Our stories | Mipela tokstori

Reclaiming our rainbow cultural identities

Something I’ve been struggling with over the years is where my sexuality and gender identity fits in a Papua New Guinea (PNG) cultural context. I’m a proud mangi PNG (PNG kid) but terms like geli-geli (girlie-girlie), askan (arse cunt) and gay carry such negative stigma in Papua New Guinea that I myself am anti their usage.

The Pacific is a vast and diverse region, and Papua New Guinea is one of the most culturally rich places in the world. Several of our fellow pacific island nations have such beautiful strong identities that are woven into the tapa of their culture like Fa’afafine of Samoa and Takataapui of Aotearoa New Zealand. Where are ours?

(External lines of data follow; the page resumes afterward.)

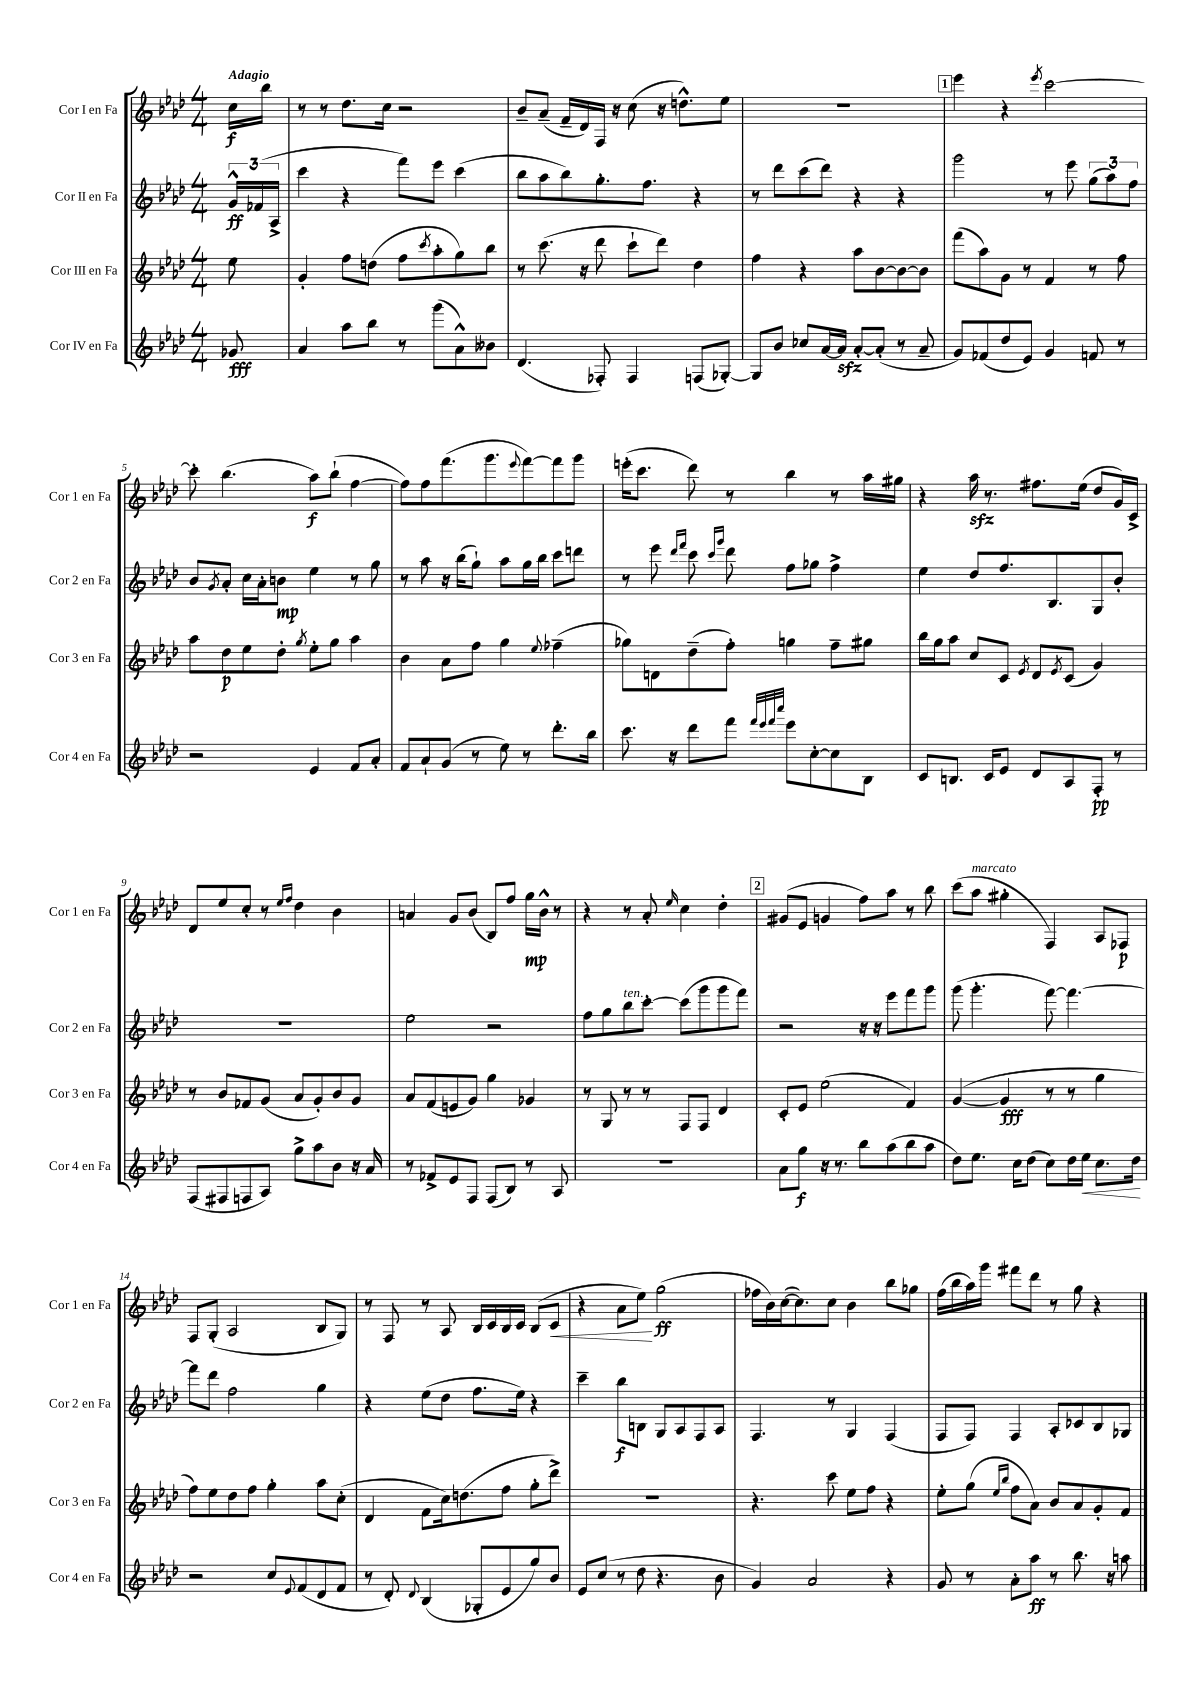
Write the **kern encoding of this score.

**kern	**kern	**kern	**kern
*staff4	*staff3	*staff2	*staff1
*clefG2	*clefG2	*clefG2	*clefG2
*k[b-e-a-d-]	*k[b-e-a-d-]	*k[b-e-a-d-]	*k[b-e-a-d-]
*M4/4	*M4/4	*M4/4	*M4/4
8g-	8ee-	24g^^	16cc
.	.	(24f-	.
.	.	.	16bb-
.	.	24A-^	.
=	=	=	=
4a-	4g'	4ccc	8r
.	.	.	8r
8aa-	8ff	4r	8.dd-
8bb-	(8dd	.	.
.	.	.	16cc
8r	8ff	8fff)	2r
.	8qccc	.	.
(8ggg	8aa-'	8eee-	.
8a-^^)	8gg)	(4ccc	.
8b--	8bb-	.	.
=	=	=	=
(4.d-	8r	8bb-	8b-~
.	(8.ccc	8aa-	(8a-~
.	.	8bb-)	16f~
.	16r	.	16d-)
8F-')	8ddd-	8.gg'	16F
.	.	.	16r
4F-	8ccc`	.	(8cc
.	.	8.ff	.
.	8ddd-)	.	16r
.	.	.	8.dd^^)
(8F	4dd-	4r	.
[8G-')	.	.	8ee-
=	=	=	=
8G-]	4ff	8r	1r
8b-	.	8ddd-	.
8cc-	4r	(8ccc	.
[16a-	.	8ddd-)	.
16a-]	.	.	.
[8a-'	8aa-	4r	.
(8a-']	[8b-	.	.
8r	8b-_	4r	.
8a-~	8b-]	.	.
=	=	=	=
8g)	(8fff	2ggg	4eee-
(8f-	8aa-)	.	.
8dd-	8g	.	4r
8e-)	8r	.	.
.	.	.	8qeee-
4g	4f	8r	[2ccc
.	.	8eee-	.
8f	8r	(12gg	.
.	.	12aa-)	.
8r	8ff	.	.
.	.	12ff	.
=	=	=	=
2r	8aa-	8b-	8ccc']
.	.	8qg	.
.	8dd-	8a-'	(4.bb-
.	8ee-	16cc	.
.	.	16a-'	.
.	8dd-'	8b	.
.	8qgg	.	.
4e-	8ee-'	4ee-	8aa-)
.	8gg	.	(8bb-`
8f	4aa-	8r	[4ff
8a-'	.	8gg	.
=	=	=	=
8f	4b-	8r	8ff])
8a-`	.	8aa-	8ff
(8g	8a-	16r	(8.fff
.	.	(16bb-	.
8r	8ff	8gg`)	.
.	.	.	8.ggg
8ee-)	4gg	8aa-	.
.	.	.	8qqeee-
8r	.	16gg	[8fff)
.	.	16bb-	.
.	8qqee-	.	.
8.ddd-'	(4ff-~	8ccc	8fff]
.	.	8ddd	8ggg
16bb-	.	.	.
=	=	=	=
8.ccc	8gg-)	8r	(16eee'
.	.	.	8.ccc
.	8d	8eee-	.
16r	.	.	.
.	.	16qqddd-	.
.	.	16qqfff	.
8ddd-	(8dd-~	8ccc	8ddd-)
.	.	16qqccc	.
.	.	16qqggg	.
8fff	8ff')	8ddd-	8r
32qqfff	.	.	.
32qqeee-	.	.	.
32qqfff	.	.	.
32qqcccc	.	.	.
8eee-	4gg	8ff	4bb-
[8cc'	.	8gg-	.
8cc]	8ff~	4ff^	8r
8B-	8gg#	.	16aa-
.	.	.	16gg#
=	=	=	=
8c	16bb-	4ee-	4r
.	16gg	.	.
8.B	8aa-	.	.
.	8cc	8dd-	16aa-
16c	.	.	8.r
8e-	8c	8.ff	.
.	8qe-	.	.
8d-	8d-	.	8.ff#
.	.	8.B-	.
.	8qe-	.	.
8A-	(8c	.	.
.	.	.	(16ee-
8F'	4g)	8G	8dd-
8r	.	8b-'	16g)
.	.	.	16c^
=	=	=	=
(8F	8r	1r	8d-
8F#	8b-	.	8ee-
8F	8f-	.	8cc'
8A-)	(8g	.	8r
.	.	.	16qqee-
.	.	.	16qqff
8gg^	8a-	.	4dd-
8aa-	8g')	.	.
8b-	8b-	.	4b-
16r	8g	.	.
16a-	.	.	.
=	=	=	=
8r	8a-	2ee-	4a
8f-^	(8f	.	.
8e-	8e	.	8g
8F	8g)	.	(8b-
(8F	4gg	2r	8B-)
8B-)	.	.	8ff
8r	4g-	.	16gg
.	.	.	16b-^^
8A-	.	.	8r
=	=	=	=
1r	8r	8ff	4r
.	8G	8gg	.
.	8r	8bb-	8r
.	8r	[8ccc'	8a-'
.	.	.	16qqee-
.	8F	(8ccc]	4cc
.	8F	8ggg	.
.	4d-	8ggg	4dd-'
.	.	8fff)	.
=	=	=	=
8a-	8c'	2r	(8g#
8gg	8e-	.	8e-
16r	(2ee-	.	4g
8.r	.	.	.
8bb-	.	16r	8ff)
.	.	16r	.
(8aa-	.	8eee-	8aa-
8bb-	4f)	8fff	8r
8aa-	.	8ggg	8bb-
=	=	=	=
8dd-)	([4g	(8ggg	(8ccc
8.ee-	.	4.ggg'	8aa-
.	4g]	.	4gg#'
16cc	.	.	.
(8dd-	.	.	.
8cc)	8r	[8fff)	4F)
16dd-	8r	4.fff_	.
16ee-	.	.	.
8.cc	4gg	.	8A-
.	.	.	8F-
16dd-	.	.	.
=	=	=	=
2r	8ff)	8fff]	8F
.	8ee-	8ddd-	(8G'
.	8dd-	2ff	2A-
.	8ff	.	.
8cc	4gg'	.	.
8qqe-	.	.	.
(8f	.	.	.
8d-	8aa-	4gg	8B-
8f	(8cc'	.	8G)
=	=	=	=
8r	4d-	4r	8r
8d-')	.	.	8F
8qqd-	.	.	.
(4B-	8f	(8ee-	8r
.	16cc)	8dd-	8A-
.	(8.dd	.	.
8G-'	.	8.ff	16B-
.	.	.	16c
8e-	8ff	.	16B-
.	.	16ee-)	16c
8gg)	8gg'	4r	(8B-
8b-	8ddd-^)	.	8c
=	=	=	=
8e-	1r	4ccc~	4r
(8cc	.	.	.
8r	.	8bb-	8a-
8dd-	.	8B	8ee-)
4.r	.	8G	(2gg
.	.	8A-	.
.	.	8F	.
8b-	.	8A-	.
=	=	=	=
4g)	4.r	4.F	16ff-
.	.	.	16b-)
.	.	.	([16cc
.	.	.	8.cc])
2a-	.	.	.
.	8ccc	8r	8cc
.	8ee-	4G	4b-
.	8ff	.	.
4r	4r	(4F	8bb-
.	.	.	8gg-
=	=	=	=
8g	8ee-'	8F	(16ff
.	.	.	16bb-
8r	(8gg	8F)	16aa-)
.	.	.	16ggg
.	16qqee-	.	.
.	16qqbb-	.	.
8a-'	8ff	4F	8fff#
8aa-	8a-)	.	8ddd-
8r	8b-	8A-'	8r
8.bb-	8a-	8c-	8gg
.	8g'	8B-	4r
16r	.	.	.
8aa	8f	8G-	.
==	==	==	==
*-	*-	*-	*-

Generally speaking, these western terms – Lesbian, Gay, Bisexual, Transgender etc. – carry heavy stigma in PNG, and without any connection to our cultural heritage leave us isolated and struggling with our identities. As pointed out in a recent article ‘Hobgoblin’ logic on Pacific gay rights has distinctly Western roots, colonisation has all but erased or demonised parts of our identity – particularly identities our PNG LGBTI community could be embracing today.

In recent years a Tok Pisin term Palopa was coined by gay and transgender Papua New Guineans of Port Moresby as detailed in Name, Shame and Blame: Criminalising Consensual Sex in Papua New Guinea. Likewise there is a documented third gender identity of the Sambian people kwolu-aatmwol (male thing-transforming-into-female thing) as described in The Continuum Complete International Encyclopedia of Sexuality. What other identities are out there? And like many western LGBTI communities that have reclaimed Queer and turned it into a positive, powerful, umbrella term, we need to do the same.

We need to reclaim our rainbow cultural identities of Papua New Guinea.

How do we go about this? Who can help?